HeliosDB Query Optimizer¶
Version: 7.0 Status: Production Ready Last Updated: 2026-01-04
Overview¶
The HeliosDB Query Optimizer is a sophisticated cost-based optimizer that transforms SQL queries into efficient execution plans. It combines traditional optimization techniques with advanced features like neural network-based planning, quantum-inspired optimization, and machine learning-driven cardinality estimation.
Key Capabilities¶
- Cost-Based Optimization: Evaluates multiple execution strategies and selects the lowest-cost plan
- Statistics-Driven Planning: Uses table and column statistics for accurate cost estimation
- Adaptive Query Processing: Adjusts plans at runtime based on actual data characteristics
- Multi-Model Support: Optimizes across SQL, document, graph, and time-series workloads
- Distributed Query Planning: Optimizes queries across sharded and replicated data
Architecture¶
+------------------+
| SQL Parser |
+--------+---------+
|
v
+------------------+
| Logical Planner |
+--------+---------+
|
v
+------------+ +------------------+ +---------------+
| Statistics |----->| Query Optimizer |<-----| Configuration |
| Catalog | +--------+---------+ | Parameters |
+------------+ | +---------------+
v
+------------------+
| Physical Planner |
+--------+---------+
|
v
+------------------+
| Execution Engine |
+------------------+
Optimization Phases¶
- Parsing: SQL text converted to Abstract Syntax Tree (AST)

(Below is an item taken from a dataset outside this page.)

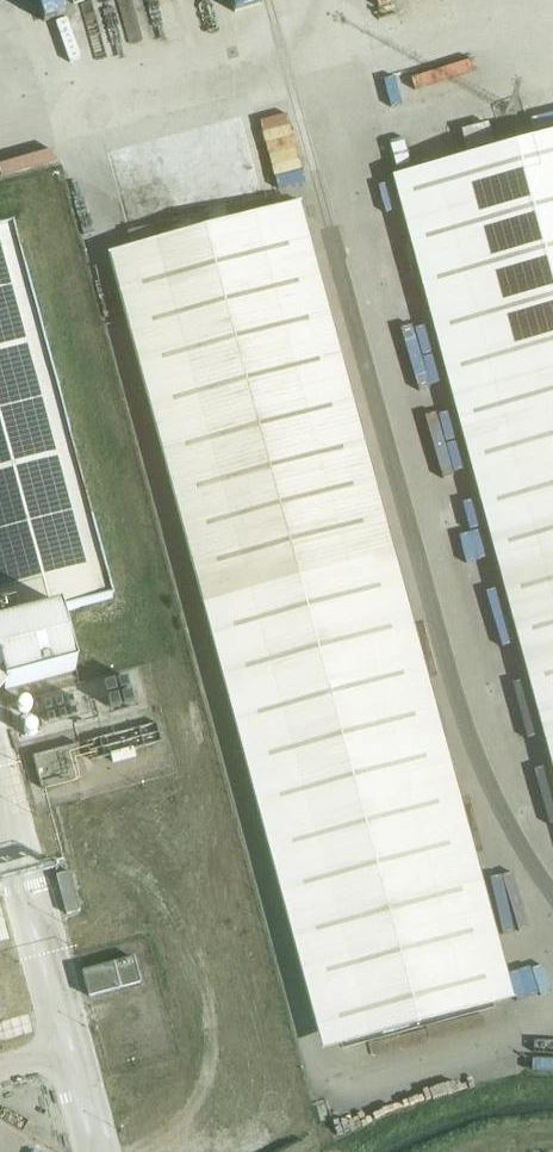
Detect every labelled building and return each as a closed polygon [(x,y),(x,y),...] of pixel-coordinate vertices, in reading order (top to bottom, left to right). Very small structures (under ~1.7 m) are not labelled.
[(552,770),(552,133),(393,177),(552,770)] [(179,198),(130,211),(137,238),(186,224),(267,202),(260,175),(179,198)] [(345,1045),(490,1005),(273,209),(131,248),(345,1045)] [(75,672),(59,612),(111,598),(12,227),(0,230),(0,670),(5,690),(75,672)] [(66,914),(80,910),(70,871),(56,875),(66,914)] [(88,996),(140,982),(133,957),(82,971),(88,996)]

- Semantic Analysis: Validates references, resolves types
- Logical Planning: Creates initial logical plan tree
- Logical Optimization: Applies rule-based transformations
- Physical Planning: Generates physical execution strategies
- Cost-Based Selection: Evaluates costs, selects optimal plan
- Execution: Runs the chosen plan
Cost-Based Optimizer¶
The cost-based optimizer evaluates query plans using a sophisticated cost model.
Cost Model Components¶
-- View optimizer cost parameters
SHOW ALL LIKE '%cost%';
/*
Parameter | Value | Description
---------------------|-------|----------------------------------
seq_page_cost | 1.0 | Cost to read one page sequentially
random_page_cost | 4.0 | Cost to read one page randomly
cpu_tuple_cost | 0.01 | Cost to process one tuple
cpu_operator_cost | 0.0025| Cost to execute one operator
cpu_index_tuple_cost | 0.005 | Cost to process one index entry
parallel_setup_cost | 1000 | Cost to start parallel workers
parallel_tuple_cost | 0.1 | Cost to transfer tuple to leader
*/
Cost Calculation Example¶
EXPLAIN (VERBOSE, COSTS)
SELECT * FROM orders WHERE customer_id = 123;
/*
Index Scan using idx_orders_customer on orders
(cost=0.43..8.45 rows=1 width=120)
Cost Breakdown:
- Index lookup: 0.43 (startup cost)
- Index entries processed: 1 x 0.005 = 0.005
- Random page reads: 1 x 4.0 = 4.0
- Tuple processing: 1 x 0.01 = 0.01
- Total: 8.45
*/
Plan Selection Process¶
The optimizer considers multiple strategies and selects the lowest-cost option:
EXPLAIN ANALYZE (WHY_NOT)
SELECT * FROM users WHERE age > 25;
/*
Optimizer Decision: Scan Strategy
CHOSEN: Sequential Scan (cost: 1000.00, rows: 50000)
Reasoning: Low selectivity (50% of rows match).
Sequential scan more efficient than index.
REJECTED: Index Scan on idx_users_age (cost: 2500.00)
Reason: High number of matching rows (50%) causes
excessive random I/O. Random page cost (4.0)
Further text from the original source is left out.